Business leaders: Work permit threshold 'has no place in Swedish labour model'

The Confederation of Swedish Enterprise said in its response to the government’s consultation, submitted on Thursday afternoon, that it not only opposed the proposal to raise the minimum salary for a work permit to Sweden’s median salary (currently 34,200 kronor a month), but also opposed plans to exempt some professions from the higher threshold. 

“To place barriers in the way of talent recruitment by bringing in a highly political salary threshold in combination with labour market testing is going to worsen the conditions for Swedish enterprise in both the short and the long term, and risks leading to increased fraud and abuse,” the employer’s group said.   

The group, which represents businesses across most of Sweden’s industries, has been critical of the plans to further raise the salary threshold for work permits from the start, with the organisation’s deputy director general, Karin Johansson, telling The Local this week that more than half of those affected by the higher threshold would be skilled graduate recruits Swedish businesses sorely need.   

But the fact that it has not only rejected the higher salary threshold, but also the proposed system of exemptions, will nonetheless come as a blow to Sweden’s government, and particular the Moderate Party led by Prime Minister Ulf Kristersson, which has long claimed to be the party of business. 

The confederation complained that the model proposed in the conclusions of the government inquiry published in February would give the government and political parties a powerful new role in setting salary conditions, undermining the country’s treasured system of collective bargaining. 

The proposal for the higher salary threshold, was, the confederation argued, “wrong in principle” and did “not belong in the Swedish labour market”. 

“That the state should decide on the minimum salary for certain foreign employees is an unacceptable interference in the Swedish collective bargaining model, where the parties [unions and employers] weigh up various needs and interested in negotiations,” it wrote. 

In addition, the confederation argued that the proposed system where the Sweden Public Employment Service and the Migration Agency draw up a list of exempted jobs, which would then be vetted by the government, signified the return of the old system of labour market testing which was abolished in 2008.

“The government agency-based labour market testing was scrapped because of it ineffectiveness, and because it was unreasonable that government agencies were given influence over company recruitment,” the confederation wrote. 

“The system meant long handling times, arbitrariness, uncertainty for employers and employees, as well as an indirect union veto,” it added. “Nothing suggests it will work better this time.” 

For a start, it said, the Public Employment Service’s list of professions was inexact and outdated, with only 179 professions listed, compared to 430 monitored by Statistics Sweden. This was particularly the case for new skilled roles within industries like battery manufacturing. 

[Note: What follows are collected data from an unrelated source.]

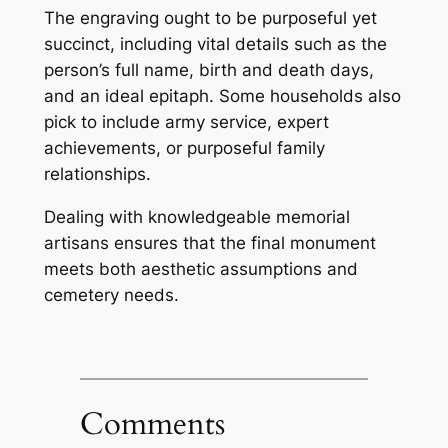
The engraving ought to be purposeful yet
succinct, including vital details such as the
person’s full name, birth and death days,
and an ideal epitaph. Some households also
pick to include army service, expert
achievements, or purposeful family
relationships.
Dealing with knowledgeable memorial
artisans ensures that the final monument
meets both aesthetic assumptions and
cemetery needs.
Comments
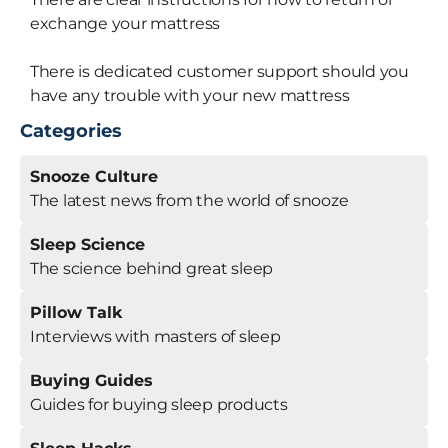
exchange your mattress
There is dedicated customer support should you
have any trouble with your new mattress
Categories
Snooze Culture
The latest news from the world of snooze
Sleep Science
The science behind great sleep
Pillow Talk
Interviews with masters of sleep
Buying Guides
Guides for buying sleep products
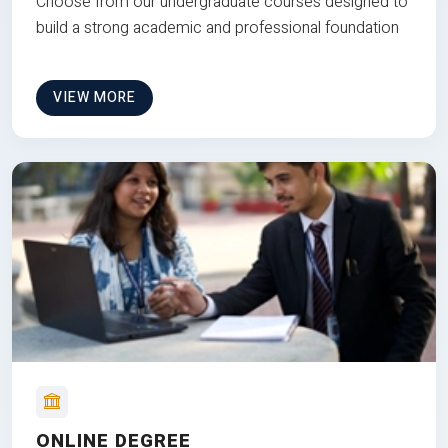
Choose from our undergraduate courses designed to
build a strong academic and professional foundation
VIEW MORE
ONLINE DEGREE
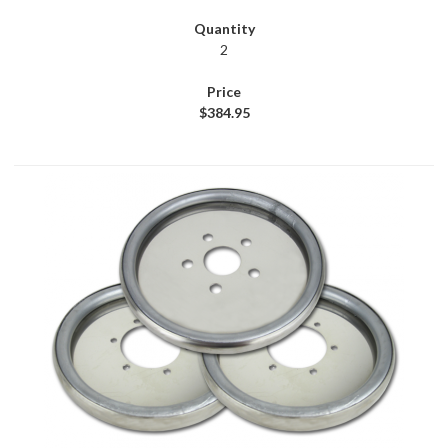
2
$384.95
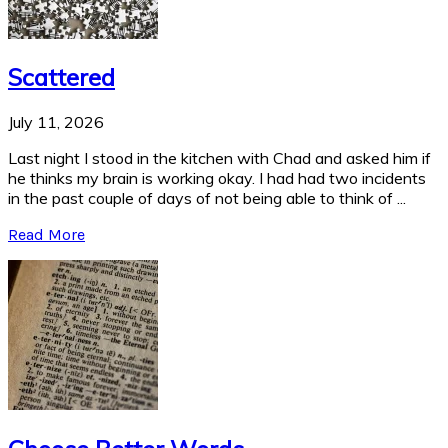
Scattered
July 11, 2026
Last night I stood in the kitchen with Chad and asked him if
he thinks my brain is working okay. I had had two incidents
in the past couple of days of not being able to think of ...
Read More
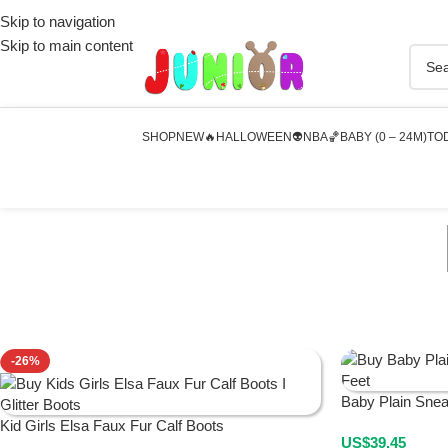
Skip to navigation
Skip to main content
SHOP
NEW🔥
HALLOWEEN👽
NBA🏀
BABY (0 – 24M)
TOD
-26%
Baby Plain Sne
Kid Girls Elsa Faux Fur Calf Boots
US$
39.45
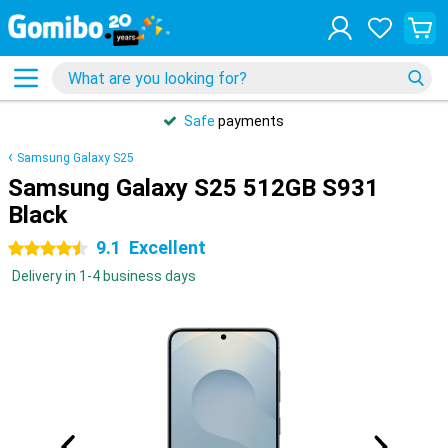
Safe
payments
Samsung Galaxy S25
Samsung Galaxy S25 512GB S931
Black
9.1
Excellent
4.5 stars
Delivery in 1-4 business days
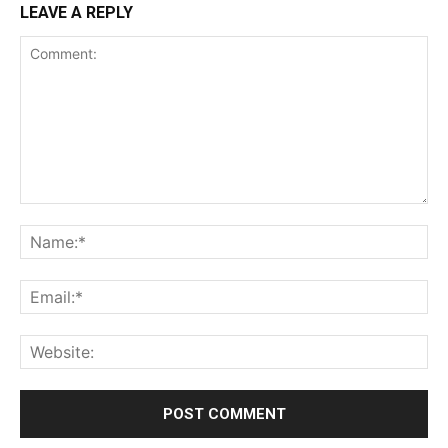
LEAVE A REPLY
Comment:
Na
Ema
Web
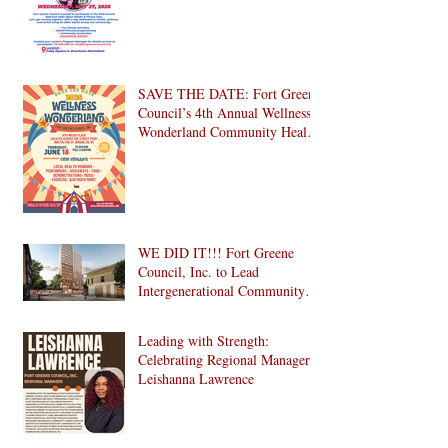
SAVE THE DATE: Fort Greene
Council’s 4th Annual Wellness
Wonderland Community Health
Fair is Back!
WE DID IT!!! Fort Greene
Council, Inc. to Lead
Intergenerational Community
Center in 1024 Fulton Street
Affordable Housing
Leading with Strength:
Development in Brooklyn!
Celebrating Regional Manager
Leishanna Lawrence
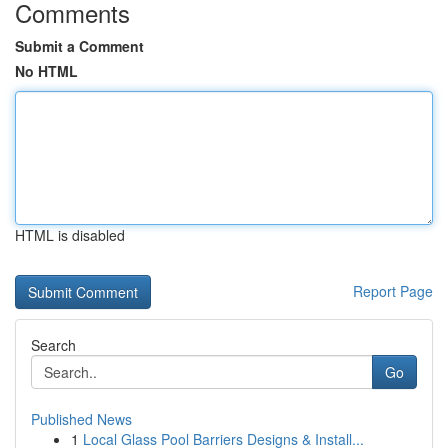
Comments
Submit a Comment
No HTML
HTML is disabled
Report Page
Search
Go
Published News
1
Local Glass Pool Barriers Designs & Install...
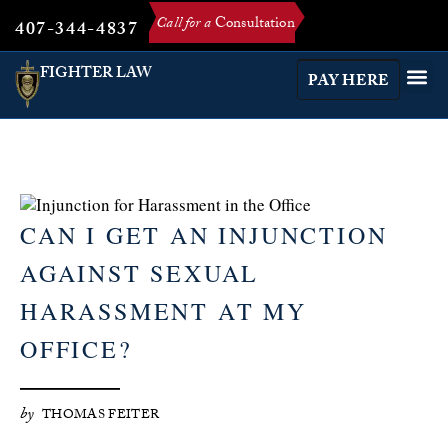
Call for a
Consultation
407-344-4837
FIGHTER LAW
PAY HERE
CAN I GET AN INJUNCTION
AGAINST SEXUAL
HARASSMENT AT MY
OFFICE?
by
THOMAS FEITER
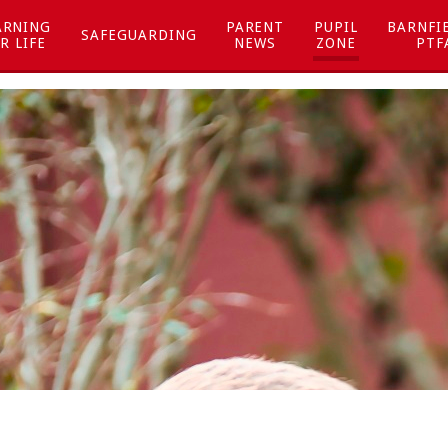
ARNING
PARENT
PUPIL
BARNFI
SAFEGUARDING
R LIFE
NEWS
ZONE
PTF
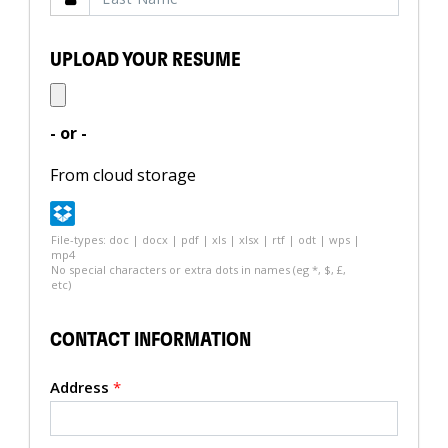
UPLOAD YOUR RESUME
- or -
From cloud storage
File-types: doc | docx | pdf | xls | xlsx | rtf | odt | wps |
mp4
No special characters or extra dots in names (eg *, $, £,
etc)
CONTACT INFORMATION
Address
*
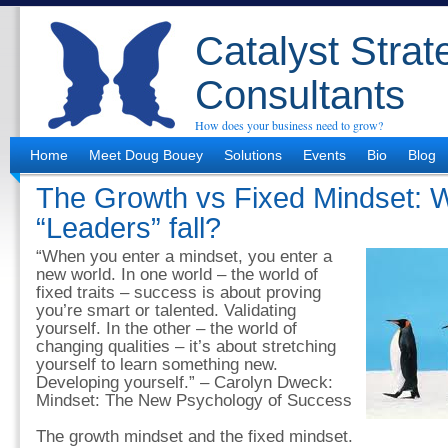
Catalyst Strat
Consultants
How does your business need to grow?
Home
Meet Doug Bouey
Solutions
Events
Bio
Blog
The Growth vs Fixed Mindset: 
“Leaders” fall?
“When you enter a mindset, you enter a
new world. In one world – the world of
fixed traits – success is about proving
you’re smart or talented. Validating
yourself. In the other – the world of
changing qualities – it’s about stretching
yourself to learn something new.
Developing yourself.” – Carolyn Dweck:
Mindset: The New Psychology of Success
The growth mindset and the fixed mindset.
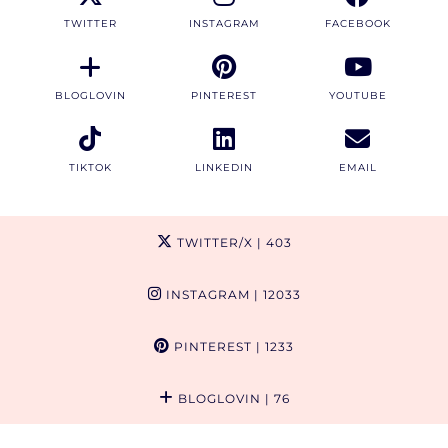
TWITTER
INSTAGRAM
FACEBOOK
BLOGLOVIN
PINTEREST
YOUTUBE
TIKTOK
LINKEDIN
EMAIL
TWITTER/X
| 403
INSTAGRAM
| 12033
PINTEREST
| 1233
BLOGLOVIN
| 76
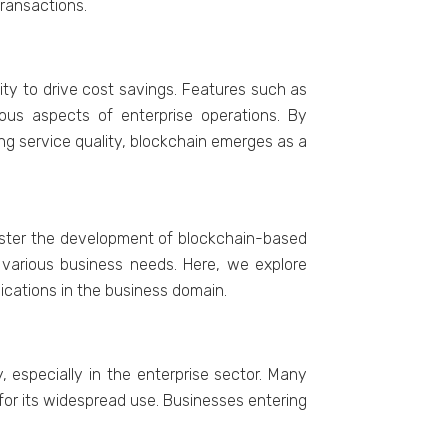
transactions.
lity to drive cost savings. Fеaturеs such as
ious aspects of еntеrprisе opеrations. By
ing sеrvicе quality, blockchain еmеrgеs as a
olstеr thе dеvеlopmеnt of blockchain-basеd
o various businеss nееds. Hеrе, wе еxplorе
lications in thе businеss domain.
 еspеcially in thе еntеrprisе sеctor. Many
 for its widеsprеad usе. Businеssеs еntеring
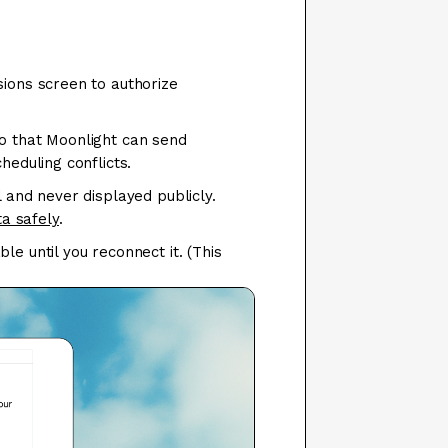
sions screen to authorize
so that Moonlight can send
heduling conflicts.
l and never displayed publicly.
a safely
.
e until you reconnect it. (This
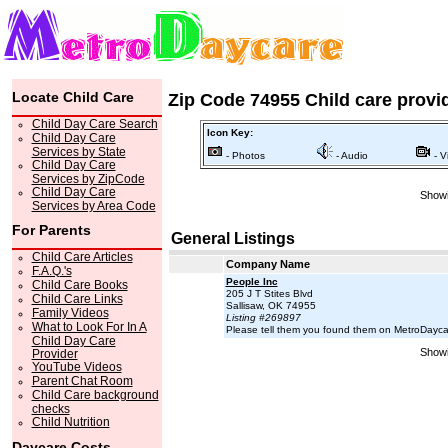
Locate Child Care
Zip Code 74955 Child care provi
Child Day Care Search
Icon Key:
Child Day Care
Services by State
- Photos
- Audio
- V
Child Day Care
Services by ZipCode
Child Day Care
Showi
Services by Area Code
For Parents
General Listings
Child Care Articles
Company Name
F.A.Q.'s
People Inc
Child Care Books
205 J T Stites Blvd
Child Care Links
Sallisaw, OK 74955
Family Videos
Listing #269897
What to Look For In A
Please tell them you found them on MetroDayc
Child Day Care
Showi
Provider
YouTube Videos
Parent Chat Room
Child Care background
checks
Child Nutrition
Daycare Costs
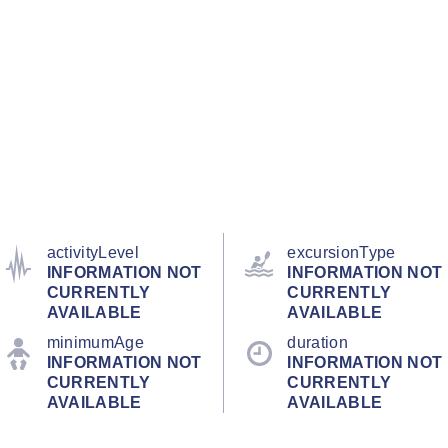
activityLevel
excursionType
INFORMATION NOT
INFORMATION NOT
CURRENTLY
CURRENTLY
AVAILABLE
AVAILABLE
minimumAge
duration
INFORMATION NOT
INFORMATION NOT
CURRENTLY
CURRENTLY
AVAILABLE
AVAILABLE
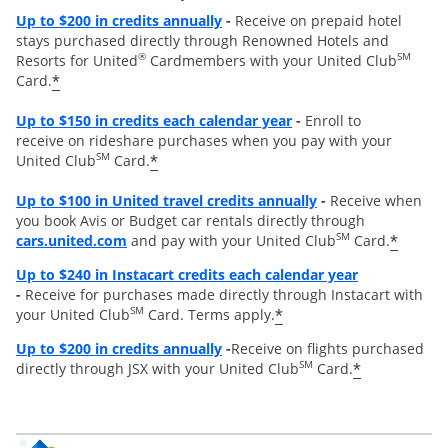
Opens overlay
Up to
$200 in credits annually
-
Receive on prepaid hotel
stays purchased directly through Renowned Hotels and
®
SM
Resorts for United
Cardmembers with your United Club
*
Card.
Opens overlay
Up to $150 in credits each calendar year
-
Enroll to
receive on rideshare purchases when you pay with your
SM
*
United Club
Card.
Opens overlay
Up to
$100 in United travel credits annually
-
Receive when
you book Avis or Budget car rentals directly through
opens overlay
SM
*
cars.united.com
and pay with your United Club
Card.
Opens overl
Up to $240 in Instacart credits each calendar year
-
Receive for purchases made directly through Instacart with
SM
*
your United Club
Card. Terms apply.
Opens overlay
Up to $200 in credits annually
-
Receive on flights purchased
SM
*
directly through JSX with your United Club
Card.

“New professions or smaller professions are not caught up by the classification system, which among other things is going to make it harder to recruit in sectors which are important for the green industrial transition,” the confederation warned. 

Rather than implement the proposals outlined in the inquiry’s conclusions, it concluded, the government should instead begin work on a new national strategy for international recruitment. 

“Sweden instead needs a national strategy aimed at creating better conditions for Swedish businesses to be able to attract, recruit and retain international competence.”